··· Supplied entries

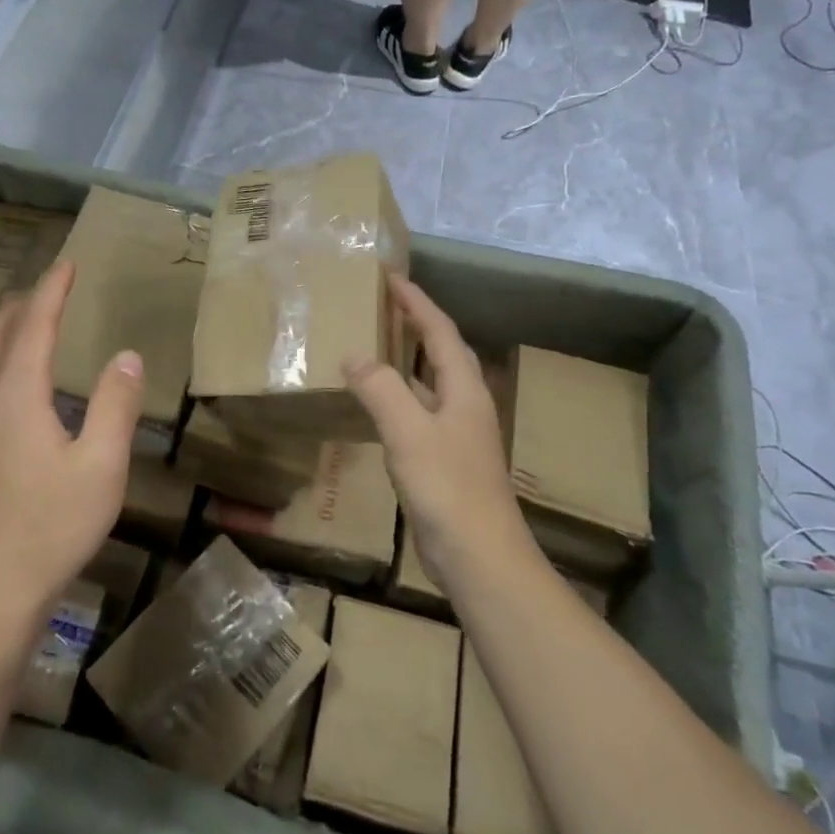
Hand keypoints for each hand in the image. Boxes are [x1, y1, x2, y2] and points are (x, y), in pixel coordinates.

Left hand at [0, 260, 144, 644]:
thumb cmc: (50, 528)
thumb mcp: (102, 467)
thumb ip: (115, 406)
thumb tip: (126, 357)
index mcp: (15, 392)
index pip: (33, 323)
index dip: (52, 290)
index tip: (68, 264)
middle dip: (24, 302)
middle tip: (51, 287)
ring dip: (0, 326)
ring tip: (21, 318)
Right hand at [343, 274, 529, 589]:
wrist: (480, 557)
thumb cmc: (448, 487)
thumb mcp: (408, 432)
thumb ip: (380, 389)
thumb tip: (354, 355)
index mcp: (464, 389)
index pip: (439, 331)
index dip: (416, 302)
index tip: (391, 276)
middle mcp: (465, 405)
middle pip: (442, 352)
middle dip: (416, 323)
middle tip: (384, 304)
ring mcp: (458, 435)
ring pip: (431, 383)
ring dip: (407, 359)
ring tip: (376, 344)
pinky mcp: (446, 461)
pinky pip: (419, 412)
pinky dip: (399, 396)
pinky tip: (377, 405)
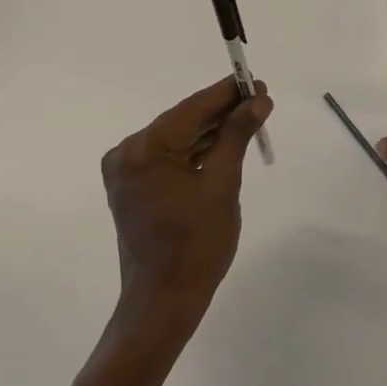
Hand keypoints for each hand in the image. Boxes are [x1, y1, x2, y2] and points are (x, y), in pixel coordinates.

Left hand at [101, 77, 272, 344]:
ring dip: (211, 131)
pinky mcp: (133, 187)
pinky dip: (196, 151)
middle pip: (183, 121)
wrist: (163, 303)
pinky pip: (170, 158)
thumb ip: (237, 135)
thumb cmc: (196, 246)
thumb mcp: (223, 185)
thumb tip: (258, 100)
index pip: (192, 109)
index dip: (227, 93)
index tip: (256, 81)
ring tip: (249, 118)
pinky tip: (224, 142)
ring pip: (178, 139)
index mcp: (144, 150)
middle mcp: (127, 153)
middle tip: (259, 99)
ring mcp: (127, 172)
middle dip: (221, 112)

······

What you are asked to do
Output the full material exactly as given, without its pictures.

Written reply
Hand keypoints for each hand in the image. Boxes are [x1, y1, x2, y2] and points are (x, y), in pixel coordinates.

Left hand at [0, 260, 144, 644]:
thumb cmc: (50, 528)
thumb mcp: (102, 467)
thumb ip: (115, 406)
thumb tip: (126, 357)
index mcp: (15, 392)
index pip: (33, 323)
index dip: (52, 290)
index tip: (68, 264)
middle dip: (24, 302)
middle tip: (51, 287)
ring dip: (0, 326)
ring tip: (21, 318)
Right hand at [343, 274, 529, 589]:
wrist: (480, 557)
thumb cmc: (448, 487)
thumb mcp: (408, 432)
thumb ip: (380, 389)
thumb tip: (354, 355)
index mcp: (464, 389)
index pip: (439, 331)
index dip: (416, 302)
index tip: (391, 276)
middle mcp: (465, 405)
middle pip: (442, 352)
middle dip: (416, 323)
middle tip: (384, 304)
ring mcp: (458, 435)
ring pip: (431, 383)
ring dip: (407, 359)
ring tip: (376, 344)
pinky mcp: (446, 461)
pinky pip: (419, 412)
pinky dip: (399, 396)
pinky tip: (377, 405)
Hand keypoints for each hand in the image. Boxes are [x1, y1, x2, y2] and points are (x, y), in pixel coordinates.

Left hand at [101, 77, 272, 344]:
ring dip: (211, 131)
pinky mcp: (133, 187)
pinky dip: (196, 151)
middle pip: (183, 121)
wrist: (163, 303)
pinky pip: (170, 158)
thumb ip: (237, 135)
thumb cmc: (196, 246)
thumb mcp: (223, 185)
thumb tip: (258, 100)
index pip: (192, 109)
index dip: (227, 93)
index tip: (256, 81)
ring tip: (249, 118)
pinky tip: (224, 142)
ring pip: (178, 139)
index mcp: (144, 150)
middle mcp: (127, 153)
middle tip: (259, 99)
ring mcp: (127, 172)
middle dip: (221, 112)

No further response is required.